Middleware Called before any request in ExpressJS

Question

I am developing a NodeJS Api and having some issues with middlewares. routes are accessible to user based on their roles and a role could be Admin or superAdmin. My permission middleware looks like this:

permission.js

// middleware for doing role-based permissions
const { getRoleName } = require('../../constants/roles');
module.exports = function permit(...allowed) {
    const isAllowed = role => allowed.indexOf(role) > -1;
    console.log(isAllowed)
    // return a middleware
    return (req, res, next) => {
        //findRole Name

        if (req.user && isAllowed(getRoleName[req.user.role]))
            next(); // role is allowed, so continue on the next middleware
        else {
            res.error({ code: 403, message: 'Forbidden', errors: ['Permission Denied'] }); // user is forbidden
        }
    }
}

I also have an authentication middleware which attaches logged in user to req.user. I am using this permission-based middleware into my routes Like this.

records.js
const permit = require("../middlewares/permissions/permission"); 
router.get("/", permit("superAdmin"), getAllRecords);
router.get("/route1", permit("admin"), getRouteOneRecords);
router.get("/route2", permit("admin","superAdmin"), getRouteTwoRecords);

Now the problem is when my app runs all the roles are printing without making any request, console.log(isAllowed), this line in permission.js is printing the roles without any request made to any of the routes.

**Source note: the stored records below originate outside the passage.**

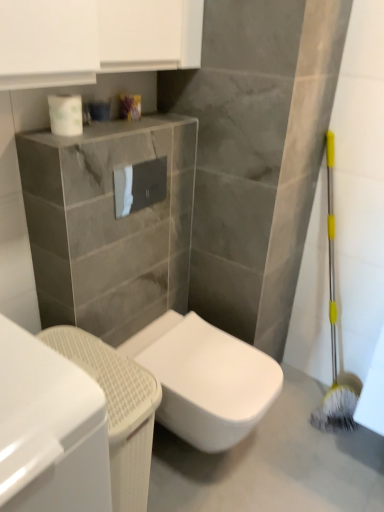
This screenshot has height=512, width=384. I want to click on white glossy toilet at center, so click(273, 464).

Locate an element on the screen. white glossy toilet at center is located at coordinates (205, 379).

At what (x,y) coordinates should I click in order to perform the action: click on white glossy toilet paper at upper center, placed as the 2th toilet paper when sorted from right to left. Please return your answer as a coordinate pair (x, y). The image size is (384, 512). Looking at the image, I should click on (65, 114).

From a real-world perspective, between white glossy toilet at center and white glossy toilet at center, who is vertically higher?

white glossy toilet at center, from a real-world perspective.

Can you confirm if white glossy toilet at center is positioned to the left of white glossy toilet at center?

In fact, white glossy toilet at center is to the right of white glossy toilet at center.

From the image's perspective, who appears lower, white glossy toilet at center or white glossy toilet at center?

From the image's view, white glossy toilet at center is below.

Considering the sizes of white glossy toilet at center and white glossy toilet at center in the image, is white glossy toilet at center taller or shorter than white glossy toilet at center?

white glossy toilet at center is shorter than white glossy toilet at center.

From the image's perspective, is white glossy toilet at lower left on top of white glossy toilet paper at upper center, acting as the second toilet paper starting from the back?

No, from the image's perspective, white glossy toilet at lower left is not over white glossy toilet paper at upper center, acting as the second toilet paper starting from the back.

From a real-world perspective, is white glossy toilet at lower left physically below white glossy toilet paper at upper center, the 1th toilet paper viewed from the left?

Yes.

Which object is wider, white glossy toilet at lower left or white glossy toilet paper at upper center, placed as the 2th toilet paper when sorted from right to left?

Wider between the two is white glossy toilet at lower left.

Which of these two, white glossy cabinet at lower left or white glossy toilet at lower left, is smaller?

With smaller size is white glossy toilet at lower left.

From the image's perspective, is white glossy cabinet at lower left above white glossy toilet at lower left?

Correct, white glossy cabinet at lower left appears higher than white glossy toilet at lower left in the image.

What are the coordinates of `cabinetry above the white glossy toilet at lower left (from a real-world perspective)` in the screenshot? It's located at (49, 430).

I wonder why this is happening, even before making a request to the route.

Answer 1

just because in each route you are executing the permit() method, inside of that you are executing this block before return your middleware function:

const isAllowed = role => allowed.indexOf(role) > -1;
    console.log(isAllowed)
    // return a middleware

But for sure that the content for this function return (req, res, next) => { are gonna be executed as the middleware purpose when you execute the route.